Memorial Day – This Year for Everyone
Today is Memorial Day in the United States, a solemn time of commemorating all of the U.S. military personnel who have died in any war since the Revolutionary War: 1,354,664 to date. (666,441 from combat; 673,929 from other causes.)
Yesterday Yo-Yo Ma played all six Bach cello suites on PBS as a memorial service to the people who have died of COVID-19, 94,629 in the United States to date, 328,000 in the world as of May 21, 2020.
1/7 as many Americans have died of COVID-19 in the last three months as have died in 245 years of U.S. history.
My friend Edward Lewis moved to Thailand five years ago, and emailed me this message five days ago:
“California has confirmed 3219 COVID-19 related deaths.
Thailand, with twice the population (70+ million) has 56. Yes 56. The hospitals have a minimum # of patients. Less than 200.
Shutting down all air traffic, curfews, banning alcohol sales, closing non-essential businesses and many other life-saving restrictions have made this possible.
I have yet to see someone w/o a mask. Indoors or outdoors.
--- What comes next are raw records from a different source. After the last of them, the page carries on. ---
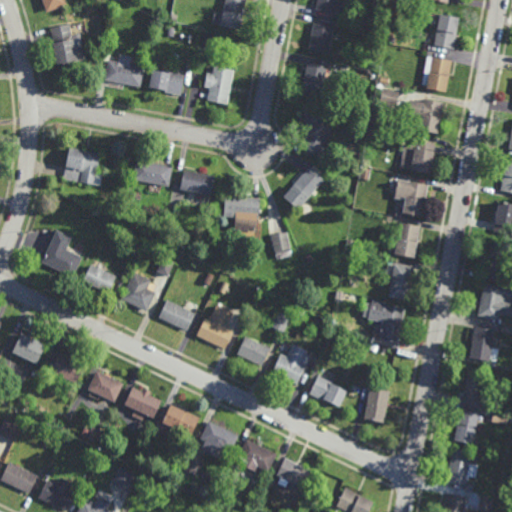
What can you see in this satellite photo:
building: (443, 0)
building: (443, 0)
building: (53, 4)
building: (53, 4)
building: (331, 5)
building: (331, 5)
building: (229, 14)
building: (229, 14)
building: (379, 18)
building: (170, 30)
building: (446, 30)
building: (444, 31)
building: (320, 37)
building: (321, 37)
building: (389, 39)
building: (66, 44)
building: (66, 44)
building: (197, 59)
building: (373, 63)
building: (343, 69)
building: (123, 71)
building: (123, 72)
building: (435, 73)
building: (436, 73)
building: (313, 80)
building: (313, 80)
building: (166, 81)
building: (166, 81)
building: (218, 84)
building: (219, 84)
building: (388, 96)
building: (388, 97)
building: (425, 113)
building: (425, 114)
building: (372, 130)
building: (315, 131)
building: (315, 131)
road: (29, 134)
road: (210, 138)
building: (510, 139)
building: (510, 140)
building: (417, 156)
building: (417, 156)
building: (82, 165)
building: (81, 167)
building: (152, 172)
building: (151, 173)
building: (365, 173)
building: (507, 176)
building: (507, 176)
building: (120, 181)
building: (197, 181)
building: (197, 182)
building: (303, 187)
building: (303, 188)
building: (411, 196)
building: (409, 197)
building: (115, 206)
building: (242, 211)
building: (242, 211)
building: (112, 212)
building: (398, 217)
building: (503, 217)
building: (124, 218)
building: (503, 218)
building: (170, 222)
building: (407, 239)
building: (405, 240)
building: (281, 242)
building: (350, 243)
building: (281, 244)
building: (61, 254)
building: (60, 255)
road: (452, 256)
building: (309, 257)
building: (495, 260)
building: (165, 267)
building: (99, 277)
building: (208, 278)
building: (98, 279)
building: (401, 281)
building: (399, 282)
building: (139, 291)
building: (139, 292)
building: (493, 300)
building: (494, 301)
building: (291, 307)
building: (299, 311)
building: (176, 314)
building: (177, 314)
building: (281, 319)
building: (384, 320)
building: (385, 320)
building: (0, 321)
building: (280, 322)
building: (0, 323)
building: (327, 325)
building: (216, 326)
building: (216, 327)
building: (344, 331)
building: (480, 341)
building: (481, 342)
building: (28, 345)
building: (28, 347)
building: (252, 349)
building: (253, 350)
building: (292, 362)
building: (292, 363)
building: (65, 365)
building: (67, 367)
building: (34, 371)
road: (205, 380)
building: (103, 383)
building: (474, 383)
building: (105, 385)
building: (472, 387)
building: (327, 389)
building: (328, 391)
building: (141, 400)
building: (142, 402)
building: (376, 403)
building: (376, 404)
building: (498, 415)
building: (176, 420)
building: (180, 420)
building: (464, 424)
building: (466, 426)
building: (8, 427)
building: (9, 428)
building: (92, 432)
building: (217, 438)
building: (217, 440)
building: (255, 454)
building: (255, 456)
building: (192, 463)
building: (460, 465)
building: (458, 467)
building: (133, 468)
building: (293, 472)
building: (293, 472)
building: (19, 476)
building: (19, 477)
building: (123, 477)
building: (123, 478)
building: (56, 491)
building: (58, 492)
building: (355, 501)
building: (484, 501)
building: (353, 502)
building: (452, 502)
building: (486, 502)
building: (454, 503)
building: (93, 505)
building: (93, 505)
building: (330, 509)
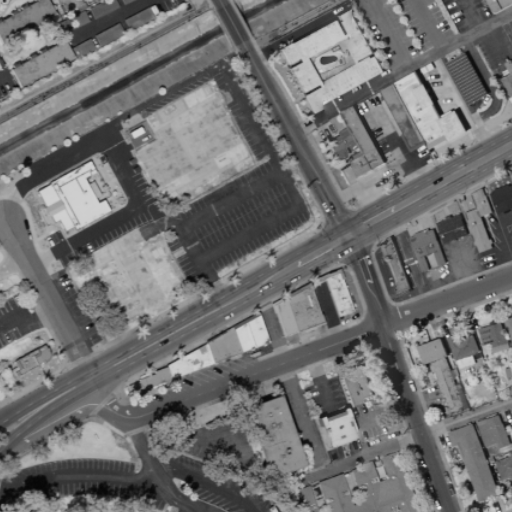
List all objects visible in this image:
building: (123, 1)
building: (124, 1)
road: (217, 2)
building: (505, 3)
building: (66, 4)
road: (206, 4)
building: (497, 4)
road: (415, 6)
building: (80, 7)
building: (101, 8)
building: (101, 8)
road: (472, 14)
building: (71, 15)
building: (23, 18)
building: (136, 18)
building: (23, 19)
building: (136, 19)
road: (106, 20)
road: (238, 20)
building: (72, 22)
road: (293, 22)
road: (230, 24)
road: (220, 29)
building: (106, 35)
building: (107, 35)
building: (354, 35)
road: (27, 40)
road: (44, 40)
road: (251, 42)
road: (496, 42)
building: (308, 43)
road: (505, 43)
road: (248, 46)
building: (83, 47)
road: (509, 47)
building: (80, 49)
road: (11, 58)
road: (108, 59)
building: (330, 61)
building: (38, 63)
building: (39, 64)
road: (401, 73)
building: (302, 75)
road: (3, 76)
building: (506, 77)
building: (467, 79)
road: (490, 83)
building: (342, 84)
building: (507, 85)
parking lot: (464, 87)
road: (294, 100)
road: (465, 105)
building: (427, 111)
building: (421, 115)
building: (404, 118)
building: (359, 130)
road: (295, 141)
building: (183, 143)
building: (343, 144)
building: (354, 147)
road: (398, 153)
road: (113, 155)
building: (376, 159)
road: (43, 170)
building: (103, 170)
building: (355, 170)
road: (510, 171)
road: (227, 174)
road: (455, 178)
building: (76, 182)
road: (284, 183)
building: (66, 186)
road: (211, 188)
road: (242, 192)
building: (69, 198)
building: (502, 199)
building: (503, 199)
road: (39, 201)
road: (346, 206)
road: (347, 209)
road: (87, 210)
road: (70, 211)
parking lot: (241, 216)
road: (334, 217)
building: (479, 221)
building: (480, 221)
road: (373, 224)
road: (320, 225)
building: (451, 225)
building: (452, 229)
road: (357, 230)
road: (84, 234)
traffic signals: (348, 239)
road: (506, 240)
road: (292, 242)
road: (333, 244)
building: (427, 248)
road: (327, 249)
road: (369, 250)
building: (427, 251)
road: (355, 256)
road: (411, 261)
road: (13, 263)
road: (301, 263)
road: (61, 265)
road: (341, 265)
road: (465, 265)
building: (394, 266)
building: (394, 266)
road: (311, 269)
building: (129, 276)
road: (316, 281)
road: (365, 282)
building: (333, 291)
building: (335, 295)
road: (278, 296)
road: (48, 298)
road: (390, 305)
building: (302, 308)
road: (37, 312)
building: (294, 312)
road: (327, 313)
road: (377, 313)
road: (362, 317)
building: (282, 318)
parking lot: (13, 319)
road: (25, 320)
road: (193, 321)
road: (393, 322)
road: (268, 325)
building: (509, 326)
building: (509, 326)
road: (370, 331)
building: (254, 332)
building: (494, 336)
road: (33, 337)
road: (399, 338)
building: (493, 338)
building: (240, 339)
road: (385, 340)
building: (463, 346)
building: (220, 347)
road: (374, 347)
road: (319, 349)
building: (464, 350)
building: (433, 353)
road: (19, 355)
road: (80, 359)
building: (27, 360)
building: (28, 361)
building: (187, 363)
building: (465, 364)
road: (65, 365)
road: (44, 370)
building: (443, 376)
road: (14, 380)
building: (147, 381)
road: (264, 382)
road: (317, 383)
road: (77, 384)
road: (375, 385)
building: (355, 386)
building: (356, 386)
road: (79, 389)
building: (449, 389)
road: (425, 395)
road: (106, 399)
road: (101, 402)
road: (31, 406)
road: (382, 414)
road: (417, 418)
road: (61, 419)
road: (299, 419)
road: (467, 419)
road: (31, 420)
building: (333, 429)
building: (334, 429)
building: (493, 433)
building: (270, 437)
building: (271, 438)
road: (199, 440)
road: (139, 442)
building: (474, 462)
building: (475, 462)
road: (508, 462)
road: (350, 463)
building: (504, 468)
building: (505, 472)
road: (98, 474)
road: (458, 474)
road: (471, 483)
road: (18, 484)
road: (204, 485)
building: (365, 489)
road: (167, 490)
building: (362, 490)
road: (42, 496)
road: (467, 498)
road: (186, 510)
road: (196, 510)
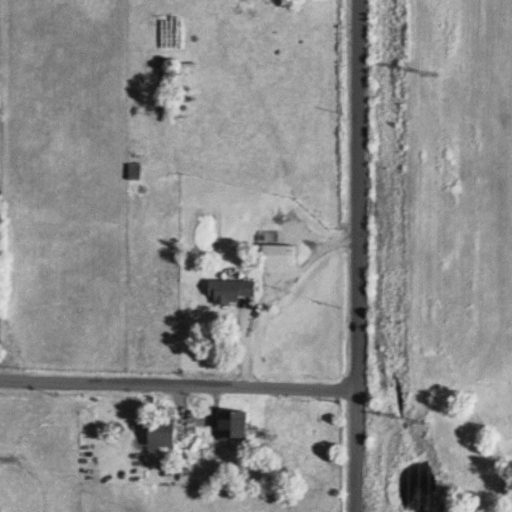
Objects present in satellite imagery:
building: (283, 252)
road: (357, 256)
building: (233, 288)
building: (3, 325)
road: (178, 390)
building: (236, 424)
building: (164, 431)
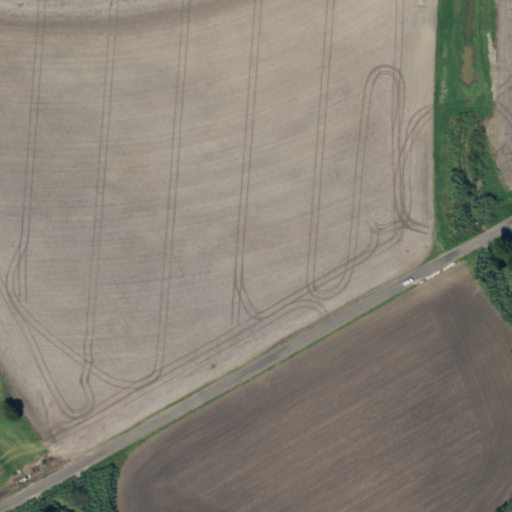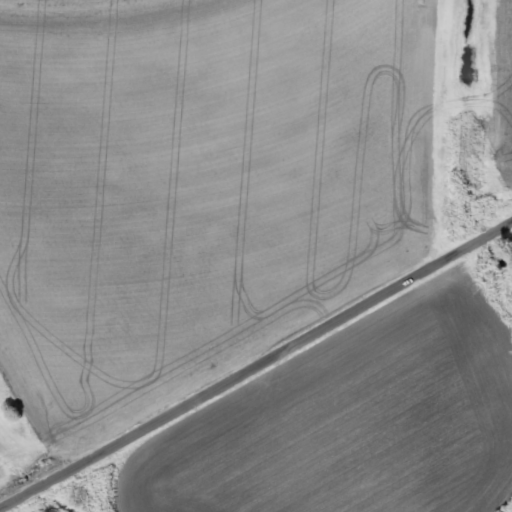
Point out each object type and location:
road: (256, 363)
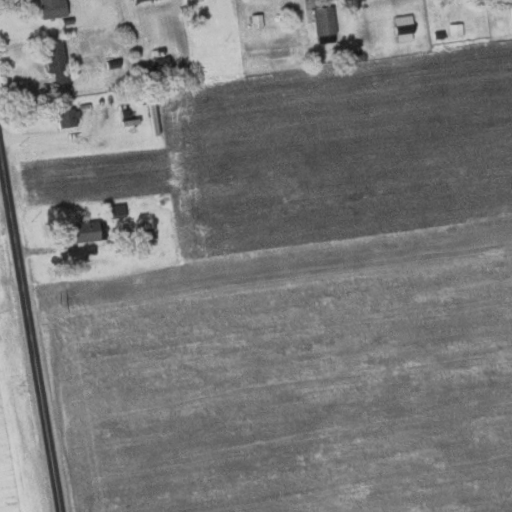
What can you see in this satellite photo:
building: (132, 0)
building: (49, 8)
building: (508, 16)
building: (321, 20)
building: (400, 28)
building: (453, 29)
building: (54, 62)
building: (65, 117)
building: (85, 230)
road: (30, 328)
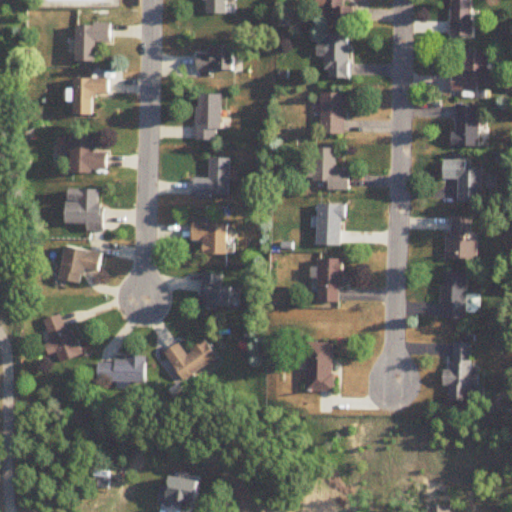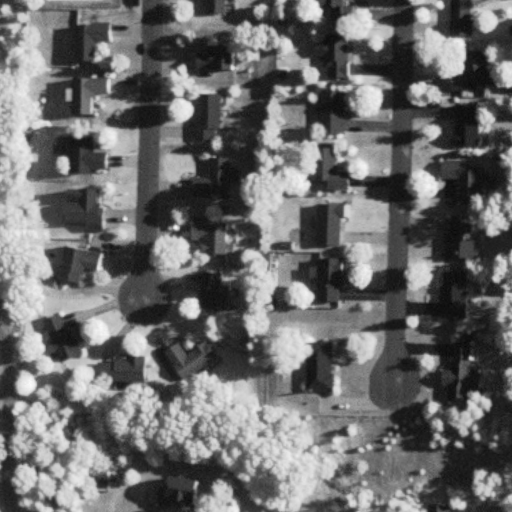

Additionally, if I wish to enter the market must use the Purell offered and have my temperature taken by an infra-red thermometer a few feet away.”
And then the hard take-away:
“I liken people who scream their rights have been taken away to someone who decides to jump off a bridge, then in the process grabs the hands of two nearby strangers and pulls them along as well.”
The sacrifice of the individual for the common good or the preservation of the country, for the common good or preservation of fellow human beings, is a deeply existential dilemma, and an ancient one throughout human history.
As government officials begin to experiment with easing the restrictions on sheltering in place in California and other areas of the United States, I’m reminded of what a friend shared with me recently from Spock in Star Trek, “The needs of the many outweigh the needs of the few.” And Kirk added, “…and the one.”
Each of us will make our own decisions today, how to honor those who have died in military service, how to honor those who have died battling a ravaging disease. And how to honor/protect those still living, still grieving, still sharing our common space and our common existential dilemmas.